Document section |
══════════
Free DCF Calculator
Perform a professional dcf calculation in seconds. Our free DCF valuation calculator helps you estimate the intrinsic value of stocks using the discounted cashflow model. Learn how to calculate DCF
How to Use This DCF Model Calculator
A DCF calculator determines the value of a company today based on projections of how much money it will generate in the future. This discounted cashflow analysis is widely considered the "gold standard" of stock valuation.
The Variables
| Input | Meaning |
|---|---|
| Free Cash Flow (FCF) | Cash left over after paying for operating expenses and CAPEX. (See the Cash Flow Guide). |
| Growth Rate | How fast FCF is expected to grow over the next 10 years. |
| Discount Rate | Your required rate of return (often 8-12%). |
| Terminal Growth Rate | The expected growth rate of the business after the 10-year projection period. |
Why Intrinsic Value Matters
Knowing how to calculate DCF gives you an edge. The market price tells you what others are paying, but the intrinsic value tells you what the asset is actually worth.
══════════
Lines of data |
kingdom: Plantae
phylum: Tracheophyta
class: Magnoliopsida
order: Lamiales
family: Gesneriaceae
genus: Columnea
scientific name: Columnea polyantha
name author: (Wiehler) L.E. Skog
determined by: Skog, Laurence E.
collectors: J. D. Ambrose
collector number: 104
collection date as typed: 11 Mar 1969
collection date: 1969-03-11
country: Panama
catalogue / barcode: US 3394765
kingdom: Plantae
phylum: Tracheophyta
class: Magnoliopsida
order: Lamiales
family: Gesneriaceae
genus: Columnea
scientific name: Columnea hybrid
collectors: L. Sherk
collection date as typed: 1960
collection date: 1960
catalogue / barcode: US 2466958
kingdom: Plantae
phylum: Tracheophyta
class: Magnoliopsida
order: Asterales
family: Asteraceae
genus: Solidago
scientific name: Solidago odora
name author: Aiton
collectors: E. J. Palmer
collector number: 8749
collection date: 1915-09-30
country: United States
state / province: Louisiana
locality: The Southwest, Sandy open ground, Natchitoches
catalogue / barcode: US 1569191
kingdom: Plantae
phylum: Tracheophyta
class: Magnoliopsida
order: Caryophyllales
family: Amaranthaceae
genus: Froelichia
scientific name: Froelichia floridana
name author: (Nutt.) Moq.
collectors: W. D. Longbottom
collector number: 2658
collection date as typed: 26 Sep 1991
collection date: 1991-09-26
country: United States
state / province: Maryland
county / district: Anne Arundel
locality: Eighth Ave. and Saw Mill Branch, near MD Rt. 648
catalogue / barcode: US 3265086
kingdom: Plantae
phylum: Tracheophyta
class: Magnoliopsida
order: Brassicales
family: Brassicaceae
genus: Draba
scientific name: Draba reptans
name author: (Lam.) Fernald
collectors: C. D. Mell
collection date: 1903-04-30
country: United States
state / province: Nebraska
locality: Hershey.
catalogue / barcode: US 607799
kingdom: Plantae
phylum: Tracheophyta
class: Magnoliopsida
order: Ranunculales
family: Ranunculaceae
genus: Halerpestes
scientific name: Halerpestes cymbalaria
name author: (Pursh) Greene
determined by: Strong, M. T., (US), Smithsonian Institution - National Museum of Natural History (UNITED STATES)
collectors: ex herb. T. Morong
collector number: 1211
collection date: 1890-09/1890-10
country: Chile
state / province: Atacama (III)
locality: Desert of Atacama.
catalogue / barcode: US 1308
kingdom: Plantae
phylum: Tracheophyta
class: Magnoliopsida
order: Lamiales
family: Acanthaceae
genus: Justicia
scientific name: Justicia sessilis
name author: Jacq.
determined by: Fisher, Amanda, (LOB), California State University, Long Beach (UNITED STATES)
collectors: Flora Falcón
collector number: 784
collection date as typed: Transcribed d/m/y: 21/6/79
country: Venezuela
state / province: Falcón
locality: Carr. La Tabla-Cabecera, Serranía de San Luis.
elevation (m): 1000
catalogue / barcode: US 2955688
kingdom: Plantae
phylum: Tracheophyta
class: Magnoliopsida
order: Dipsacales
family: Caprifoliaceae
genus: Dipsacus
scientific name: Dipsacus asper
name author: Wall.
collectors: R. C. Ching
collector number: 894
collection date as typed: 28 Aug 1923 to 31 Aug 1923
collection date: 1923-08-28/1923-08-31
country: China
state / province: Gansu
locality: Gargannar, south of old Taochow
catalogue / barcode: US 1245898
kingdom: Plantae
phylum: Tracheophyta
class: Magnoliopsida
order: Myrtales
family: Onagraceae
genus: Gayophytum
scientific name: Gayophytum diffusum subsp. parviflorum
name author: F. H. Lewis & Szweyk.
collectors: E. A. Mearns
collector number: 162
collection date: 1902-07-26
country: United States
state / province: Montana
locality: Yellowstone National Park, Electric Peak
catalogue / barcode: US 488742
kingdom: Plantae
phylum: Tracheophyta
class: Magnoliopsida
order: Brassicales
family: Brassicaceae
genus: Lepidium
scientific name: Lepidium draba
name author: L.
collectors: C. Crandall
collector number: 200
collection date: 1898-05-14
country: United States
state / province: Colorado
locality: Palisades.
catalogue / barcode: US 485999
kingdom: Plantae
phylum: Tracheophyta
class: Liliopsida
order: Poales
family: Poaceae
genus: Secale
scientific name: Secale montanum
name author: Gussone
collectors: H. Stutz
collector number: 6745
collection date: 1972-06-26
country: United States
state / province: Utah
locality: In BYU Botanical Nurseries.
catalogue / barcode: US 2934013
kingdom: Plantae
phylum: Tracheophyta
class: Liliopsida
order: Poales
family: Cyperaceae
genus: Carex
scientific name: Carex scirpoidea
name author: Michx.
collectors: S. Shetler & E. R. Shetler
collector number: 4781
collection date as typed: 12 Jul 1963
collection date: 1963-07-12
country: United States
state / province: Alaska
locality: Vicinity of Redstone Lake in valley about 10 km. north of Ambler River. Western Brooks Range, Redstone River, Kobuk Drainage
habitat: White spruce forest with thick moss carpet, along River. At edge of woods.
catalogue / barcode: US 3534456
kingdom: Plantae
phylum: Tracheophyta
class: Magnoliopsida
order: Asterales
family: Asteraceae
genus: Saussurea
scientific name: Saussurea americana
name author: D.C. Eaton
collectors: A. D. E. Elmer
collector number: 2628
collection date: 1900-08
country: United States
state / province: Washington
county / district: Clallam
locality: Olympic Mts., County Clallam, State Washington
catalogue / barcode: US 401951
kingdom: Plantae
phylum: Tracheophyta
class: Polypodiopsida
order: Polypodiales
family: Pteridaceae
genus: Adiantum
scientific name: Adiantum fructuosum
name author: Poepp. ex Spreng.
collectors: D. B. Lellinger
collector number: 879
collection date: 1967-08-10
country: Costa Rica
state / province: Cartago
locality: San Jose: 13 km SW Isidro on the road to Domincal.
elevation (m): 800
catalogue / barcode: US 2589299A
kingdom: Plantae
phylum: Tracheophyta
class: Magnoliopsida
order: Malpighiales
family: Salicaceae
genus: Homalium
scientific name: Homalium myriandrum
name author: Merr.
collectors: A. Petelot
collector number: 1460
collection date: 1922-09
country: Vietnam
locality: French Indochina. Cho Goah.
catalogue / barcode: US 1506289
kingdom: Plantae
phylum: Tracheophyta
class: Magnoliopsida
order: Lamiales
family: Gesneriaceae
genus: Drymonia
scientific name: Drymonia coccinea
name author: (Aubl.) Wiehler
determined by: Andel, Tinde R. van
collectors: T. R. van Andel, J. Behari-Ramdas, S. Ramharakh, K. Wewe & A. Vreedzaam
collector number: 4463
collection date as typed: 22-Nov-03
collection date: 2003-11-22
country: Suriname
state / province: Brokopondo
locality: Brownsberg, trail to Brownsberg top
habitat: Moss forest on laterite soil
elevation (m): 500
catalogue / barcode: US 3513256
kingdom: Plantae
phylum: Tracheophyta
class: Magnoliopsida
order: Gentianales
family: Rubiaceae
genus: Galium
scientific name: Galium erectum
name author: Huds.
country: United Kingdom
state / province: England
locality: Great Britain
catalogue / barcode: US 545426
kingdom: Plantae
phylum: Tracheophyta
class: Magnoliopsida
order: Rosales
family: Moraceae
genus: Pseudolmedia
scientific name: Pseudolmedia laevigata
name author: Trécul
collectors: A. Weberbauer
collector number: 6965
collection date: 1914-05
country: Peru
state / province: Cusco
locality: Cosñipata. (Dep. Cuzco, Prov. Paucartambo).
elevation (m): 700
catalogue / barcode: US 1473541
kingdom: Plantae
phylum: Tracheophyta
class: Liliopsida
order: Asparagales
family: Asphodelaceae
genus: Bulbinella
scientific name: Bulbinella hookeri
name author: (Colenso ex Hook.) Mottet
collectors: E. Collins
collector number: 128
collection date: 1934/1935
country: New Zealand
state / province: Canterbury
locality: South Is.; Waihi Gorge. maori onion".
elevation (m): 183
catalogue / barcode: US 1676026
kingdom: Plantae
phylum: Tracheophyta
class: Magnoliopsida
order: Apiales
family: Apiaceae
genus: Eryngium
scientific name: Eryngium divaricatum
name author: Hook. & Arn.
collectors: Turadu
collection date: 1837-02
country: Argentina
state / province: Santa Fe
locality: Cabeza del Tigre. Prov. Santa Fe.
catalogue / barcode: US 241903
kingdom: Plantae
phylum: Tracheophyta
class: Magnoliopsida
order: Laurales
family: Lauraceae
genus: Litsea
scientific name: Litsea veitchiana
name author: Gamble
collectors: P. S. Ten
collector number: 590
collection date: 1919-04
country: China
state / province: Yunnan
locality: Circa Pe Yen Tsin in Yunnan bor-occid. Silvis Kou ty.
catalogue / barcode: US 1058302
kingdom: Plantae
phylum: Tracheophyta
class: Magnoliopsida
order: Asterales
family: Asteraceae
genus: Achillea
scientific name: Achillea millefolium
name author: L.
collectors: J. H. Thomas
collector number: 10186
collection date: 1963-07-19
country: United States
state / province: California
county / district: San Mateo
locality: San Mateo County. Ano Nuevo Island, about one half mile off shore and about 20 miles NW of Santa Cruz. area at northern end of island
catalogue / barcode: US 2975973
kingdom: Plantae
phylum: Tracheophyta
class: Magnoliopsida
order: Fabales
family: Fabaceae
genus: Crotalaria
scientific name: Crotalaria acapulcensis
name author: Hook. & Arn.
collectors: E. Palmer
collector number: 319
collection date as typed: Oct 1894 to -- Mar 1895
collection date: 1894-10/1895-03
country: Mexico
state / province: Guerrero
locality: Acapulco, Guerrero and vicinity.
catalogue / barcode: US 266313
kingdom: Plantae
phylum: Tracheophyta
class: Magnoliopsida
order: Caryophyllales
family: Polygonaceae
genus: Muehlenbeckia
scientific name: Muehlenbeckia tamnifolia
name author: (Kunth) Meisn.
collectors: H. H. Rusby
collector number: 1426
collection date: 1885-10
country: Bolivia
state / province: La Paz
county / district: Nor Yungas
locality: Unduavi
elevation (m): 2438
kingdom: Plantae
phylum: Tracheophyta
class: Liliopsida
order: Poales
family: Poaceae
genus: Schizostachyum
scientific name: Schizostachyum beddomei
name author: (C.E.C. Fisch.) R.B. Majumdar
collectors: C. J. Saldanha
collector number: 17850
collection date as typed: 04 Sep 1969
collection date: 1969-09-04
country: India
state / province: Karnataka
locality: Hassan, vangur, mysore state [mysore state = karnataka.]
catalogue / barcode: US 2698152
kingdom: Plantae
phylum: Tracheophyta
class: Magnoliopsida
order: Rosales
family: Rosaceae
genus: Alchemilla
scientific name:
══════════
What you need to do |
[a] Condense the paragraph of the DCF calculator page that begins "A DCF calculator determines" into one shorter sentence that keeps its main facts.
[b] Continue the DCF calculator page from the point where it stops.
These entries come from a separate source.

Per-task answers |
[a] A DCF calculator values a company today from projections of its future cash generation, and this discounted cashflow method is widely seen as the "gold standard" of stock valuation.

[b]
By using this dcf valuation calculator, you can spot disparities between price and value—the core principle of value investing.
DCF in Practice: Two Worked Examples
The best way to understand how a DCF calculation works is to see it in action. The numbers below are illustrative — round and simplified — so you can focus on the logic, not the arithmetic.
Example A — Stable Consumer Stock
Imagine a household brand generating $5 billion in free cash flow today.
- FCF Growth Rate: 6% per year (steady, predictable)
- Discount Rate: 10% (moderate required return)
- Terminal Growth Rate: 2.5% (in line with long-run GDP)
Example B — High-Growth Tech Company
Now consider a growing software business generating $2 billion in free cash flow today.
- FCF Growth Rate: 15% per year (aggressive growth phase)
- Discount Rate: 12% (higher risk premium for uncertainty)
- Terminal Growth Rate: 3% (optimistic long-term assumption)
These examples are purely illustrative. No specific stock is referenced or recommended.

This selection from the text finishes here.